The Manager software allows the player to arrange and configure content on the pedal, or more precisely to the pedal's SD card, and create, control and upload custom-created projects to the BeatBuddy. Because the BeatBuddy has been developed as a stand-alone performance tool, users can't actually generate new beats or sounds using the system, but custom drum sets and songs can be generated using 16- or 24-bit WAV file samples in other software and imported into the system as MIDI files.
Upon launch, the interface shows a virtual BeatBuddy pedal to the left, under which is the Project Explorer where songs, drumsets and settings are listed. Clicking on a genre then a song name in this window, for example will produce the highlighted song in the Playback window to the right.
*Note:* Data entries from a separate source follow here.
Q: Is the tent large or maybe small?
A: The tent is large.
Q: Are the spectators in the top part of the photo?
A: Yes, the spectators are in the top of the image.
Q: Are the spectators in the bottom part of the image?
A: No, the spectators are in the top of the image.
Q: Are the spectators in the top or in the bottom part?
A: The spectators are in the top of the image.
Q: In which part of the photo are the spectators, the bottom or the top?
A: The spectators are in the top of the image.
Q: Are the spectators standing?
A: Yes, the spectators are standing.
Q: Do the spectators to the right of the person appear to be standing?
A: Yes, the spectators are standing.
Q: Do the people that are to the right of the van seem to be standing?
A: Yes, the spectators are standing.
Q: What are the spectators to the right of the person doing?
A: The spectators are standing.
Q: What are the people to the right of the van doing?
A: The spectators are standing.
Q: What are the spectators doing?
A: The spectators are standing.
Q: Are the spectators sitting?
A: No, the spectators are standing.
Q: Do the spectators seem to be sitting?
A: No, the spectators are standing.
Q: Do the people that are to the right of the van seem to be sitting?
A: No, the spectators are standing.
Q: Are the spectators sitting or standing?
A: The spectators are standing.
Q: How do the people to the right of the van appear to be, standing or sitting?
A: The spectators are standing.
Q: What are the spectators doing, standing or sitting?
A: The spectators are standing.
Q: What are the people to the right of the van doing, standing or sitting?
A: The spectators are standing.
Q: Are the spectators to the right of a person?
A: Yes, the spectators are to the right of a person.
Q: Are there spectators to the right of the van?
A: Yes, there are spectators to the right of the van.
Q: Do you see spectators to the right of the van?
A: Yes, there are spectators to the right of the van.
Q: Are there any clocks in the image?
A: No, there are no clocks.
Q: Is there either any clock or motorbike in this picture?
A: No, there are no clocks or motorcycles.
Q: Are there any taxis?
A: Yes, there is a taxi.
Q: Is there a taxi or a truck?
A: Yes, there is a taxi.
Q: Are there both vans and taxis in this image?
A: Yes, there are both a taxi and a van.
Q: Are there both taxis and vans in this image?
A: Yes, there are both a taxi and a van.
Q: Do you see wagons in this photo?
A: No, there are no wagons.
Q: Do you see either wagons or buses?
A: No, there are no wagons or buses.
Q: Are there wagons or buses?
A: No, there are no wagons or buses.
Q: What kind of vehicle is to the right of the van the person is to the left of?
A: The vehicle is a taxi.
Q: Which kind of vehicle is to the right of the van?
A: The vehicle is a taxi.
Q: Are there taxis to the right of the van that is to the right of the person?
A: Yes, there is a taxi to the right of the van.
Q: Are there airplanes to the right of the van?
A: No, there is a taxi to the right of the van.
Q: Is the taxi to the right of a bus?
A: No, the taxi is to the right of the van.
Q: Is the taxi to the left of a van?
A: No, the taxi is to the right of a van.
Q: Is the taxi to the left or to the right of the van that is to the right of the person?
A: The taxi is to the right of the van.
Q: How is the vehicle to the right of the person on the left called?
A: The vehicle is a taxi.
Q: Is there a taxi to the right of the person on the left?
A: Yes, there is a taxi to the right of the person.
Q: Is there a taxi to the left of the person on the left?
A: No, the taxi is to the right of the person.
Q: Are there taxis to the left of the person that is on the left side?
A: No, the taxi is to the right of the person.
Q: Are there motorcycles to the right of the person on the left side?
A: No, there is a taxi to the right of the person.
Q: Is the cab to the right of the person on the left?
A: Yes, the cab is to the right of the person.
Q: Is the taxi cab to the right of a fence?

Each song is broken down into its parts here and the Play control to the top or the virtual pedal can be used to kick off the intro and move into the rhythm. The virtual pedal is then used like the real one to bring in the various fills and transitions. There's a drop-down box at the top to select playback using different drum sets. Playback is ended by clicking the Stop button or by double-tapping the pad to the bottom of the virtual pedal.
Parts of a song can be added or removed, the order of drum fills can be changed, and the behavior of the optional footswitch altered. When the appetite for tweaking has been satisfied, projects can be named and saved for later recall.
If you make a mess of the unit's content while tinkering in the Manager software, a copy of the default content can be downloaded from the BeatBuddy website, and extra BeatBuddy content will also be available in the future (the GoranGrooves Studio is reported to be currently working on additional drum sets, which are expected to be available for users to buy and download by the end of this year).
The BeatBuddy Manager software is, of course, still being developed, but I found it very easy to use and an excellent way to create custom drum parts or just adjust the supplied songs to taste. Updates and changes are on the horizon, new features will be added and the user interface may yet undergo some visual massaging. The process of improvement is reported to be continuous, even after the package blasts out of beta.
The bottom line
Before the BeatBuddy arrived, I had been using Zoom's RhythmTrak or a DR-3 from Boss to supply my bedroom practice or solo performance beats. At $349 (including free shipping within the US), Singular Sound's MIDI-based system costs more than either of those examples and is limited to drum sounds only out of the box. However, the convenience of the form factor, its ultra-realistic drum sounds, ease-of-use and ability to build and load in custom kits and songs combine to make the BeatBuddy worth every extra dollar.
"What makes this drum machine different than others is that the beats have been played in by a drummer as opposed to being programmed," said master of the beat Goran Rista. "So, the beats have a much more natural feel and sound than other machines." And I couldn't agree more. Highly recommended.